Tasks for this exercise:
• A. Please retype the passage from the speaker cabinet feet thread below, starting with "I am building a" and going on through "would be helpful...".
• B. In the speaker cabinet feet thread below, what wood is slyons using to build the cabinets?
• C. Proceed with the speaker cabinet feet thread below, picking up from the point where it stops.

Exercise text:
# Speaker Cabinet Feet



## slyons (Sep 17, 2012)

I am building a pair of cabinets for my jbl 2206's & jbl 2246's that I've had for 8 months in their boxes...lol. I am building the cabinets out of solid mahogany; I would like to find a classy set of legs for them. If I find none I will incorporate them into the cabinet material. 

Any suggestions would be helpful...


----------



## Savjac (Apr 17, 2008)

Hi
I am not sure what you are looking for in a cabinet leg but if you go to Lowes or Rockler I am sure you can find what you need.


----------



## ajinfla (May 10, 2009)

Hi slyons,

When you say speaker "legs" what do you mean? Any pics of an example?
Ikea sells short furniture "legs", but perhaps you mean something more like these "outriggers"?

cheers


----------



## slyons (Sep 17, 2012)

Data:
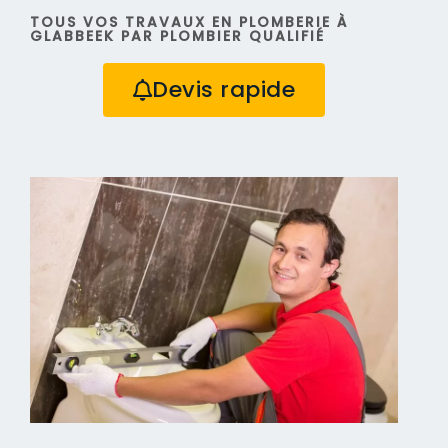
TOUS VOS TRAVAUX EN PLOMBERIE À
GLABBEEK PAR PLOMBIER QUALIFIÉ
Devis rapide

Per-task outputs:
• A.
I am building a pair of cabinets for my jbl 2206's & jbl 2246's that I've had for 8 months in their boxes...lol. I am building the cabinets out of solid mahogany; I would like to find a classy set of legs for them. If I find none I will incorporate them into the cabinet material. 

Any suggestions would be helpful...

• B. Solid mahogany.

• C.
I'm looking for a nice set of feet, would be a better term for the speaker to sit on. One in each corner, typically they are rubber. I am looking for something a bit more inspiring...


----------



## slyons (Sep 17, 2012)

AJ

The outriggers are nice but I'm looking for something that sits under each corner rather than outside the perimeter of the cabinet.


----------



## ajinfla (May 10, 2009)

slyons said:


> I'm looking for a nice set of feet, would be a better term for the speaker to sit on. One in each corner, typically they are rubber. I am looking for something a bit more inspiring...
> 
> The outriggers are nice but I'm looking for something that sits under each corner rather than outside the perimeter of the cabinet.


Gotcha. Any specific height or thickness/diameter?


----------



## Andre (Feb 15, 2010)

Lots here

http://www.cshardware.com/wood-products/wood-carvings/feet.html


----------



## slyons (Sep 17, 2012)

AJ

I'm open to suggestions. The total cabinet size is approx. 15x15x40


----------



## ajinfla (May 10, 2009)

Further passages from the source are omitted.